ここで紹介する4本に共通するのは、第二次大戦当時のUSAAFのパイロット章(バッジ)を加工して時計のブレスレットにアレンジしたカスタム。当時は兵士が自身のファッションとして身につけたり、プレゼントとして贈る習慣があったトラディショナルな手法である。

「20歳の頃に初めて購入した時計からミリタリーウォッチを使い続けていますが、コンパクトなサイズ感が好きなのと、修理しながら使い続けられるし、長年使っているものは一緒にいろんな場所を走っているから特別な愛着がありますね。ベルトのカスタムは、デザイン的にスチールの質感が目立つ旧いバイクやクルマと相性が良く時代感が合うことに加え、アクセサリー要素が強いマイノリティなイメージが気に入っています」

ヴィンテージのミリタリーウォッチに手を入れながら使い続けるプロセスは江川さんの愛車の付き合い方と共通する。旧いプロダクツを時代背景ごと愛しながら自分なりのスタイルを模索する、江川さんの趣味性が現れたスタイルだ。

パイロットウィングがアクセサリーとしてのインパクトが強いカスタムだけに、手元のアクセサリーはシンプルにまとめることが多いのだとか。右手にはガボールのバングルを着用

1950s BULOVA Pilot Watch Bracelet Custom

’50s後半にUSAFに支給されたA-17のBULOVA製。江川さんが20歳の頃に初めて購入したヴィンテージウォッチで、それ以来修理を繰り返しながら愛用し続けている特別な存在。後にヴィンテージショップで手に入れたシルバーのパイロットウィングブレスレットでカスタムされている。

1930s ELGIN Pilot Watch Bracelet Custom

1930年前後に生産されたアメリカ陸軍航空隊のELGIN製ミリタリーウォッチには、右のパイロットウィング・ブレスレットをモチーフにリプロダクトしたトロフィークロージングのベルトを装備。
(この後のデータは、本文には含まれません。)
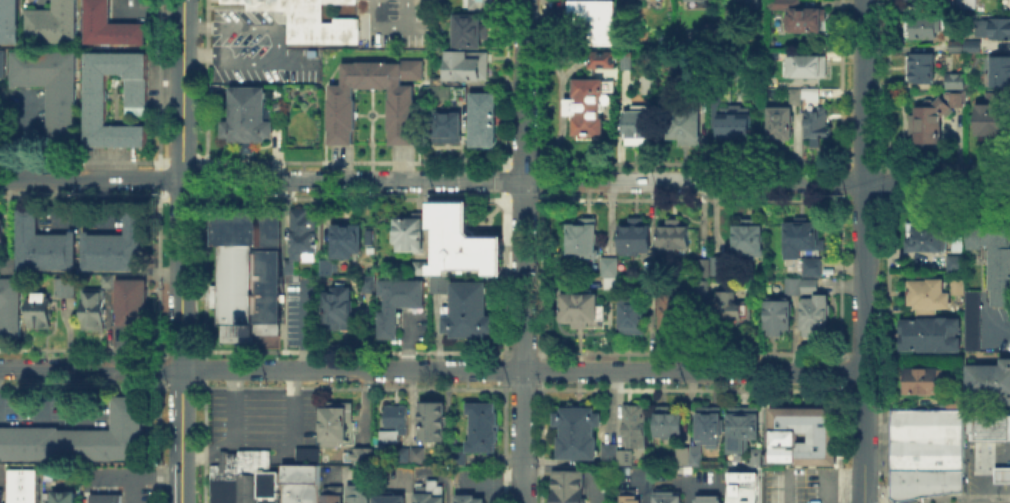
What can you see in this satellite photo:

アビエイターを意味するAVIGOの文字を冠するウィングマークや、ミリタリーウォッチとしては珍しいケースの装飾によるドレス要素がお気に入り。

バイクやクルマに乗る際に着用頻度が高いアイウエアは、アメリカンオプティカルのセーフティグラスとパイロットグラスのヴィンテージというワークorミリタリーのチョイス。セーフティグラスは鼻にかかる部分がノーズパッドにカスタムされている。
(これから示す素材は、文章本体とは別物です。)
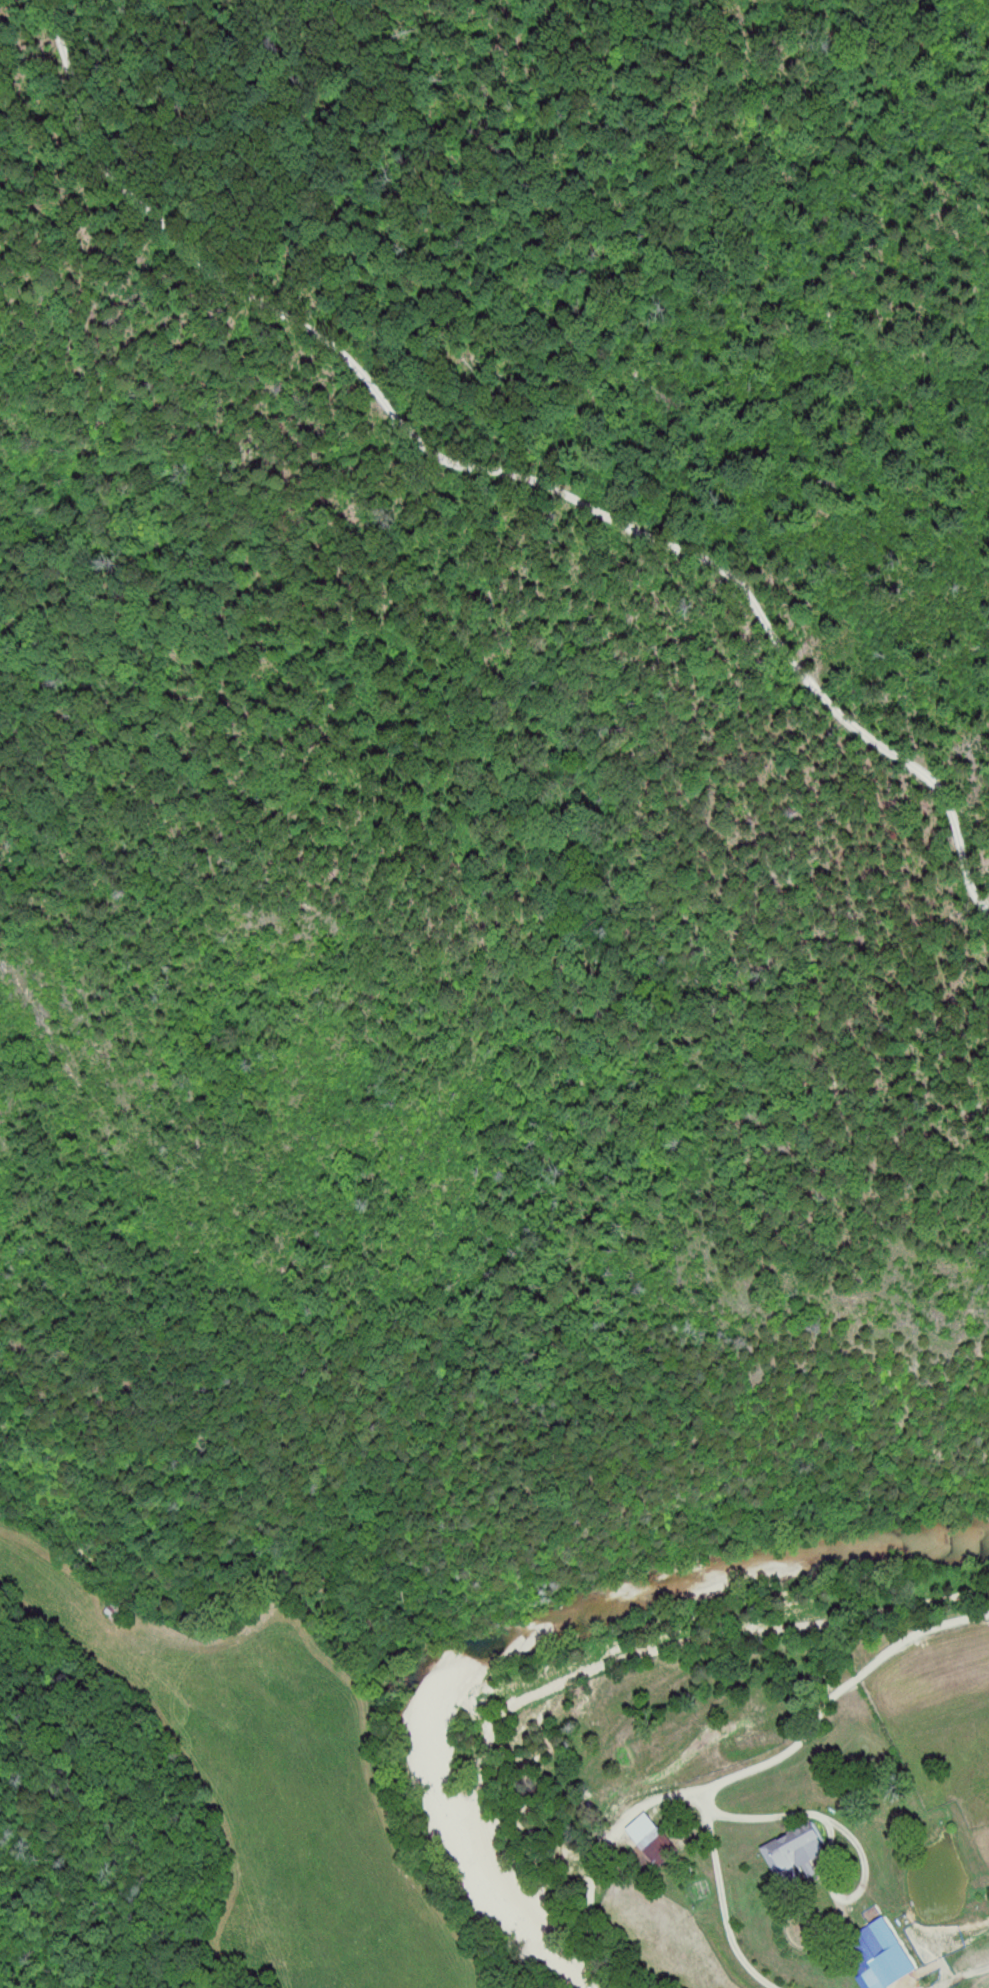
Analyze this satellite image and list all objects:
road: (494, 477)
road: (709, 1755)
building: (661, 1839)
building: (803, 1852)
building: (894, 1958)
TROPHY CLOTHING MIL PILOT WATCH

江川さんが長年愛用するBLOVAのミリタリーウォッチをモチーフに、当時のシビリアンモデルをイメージしたオリジナル。針だけでなく文字盤上の数字にも蓄光塗料を使用し、12時間表示の内側に24時間表示されているディテールが特徴。リプロダクトの鉄製パイロットウィング・ブレスレットでカスタム。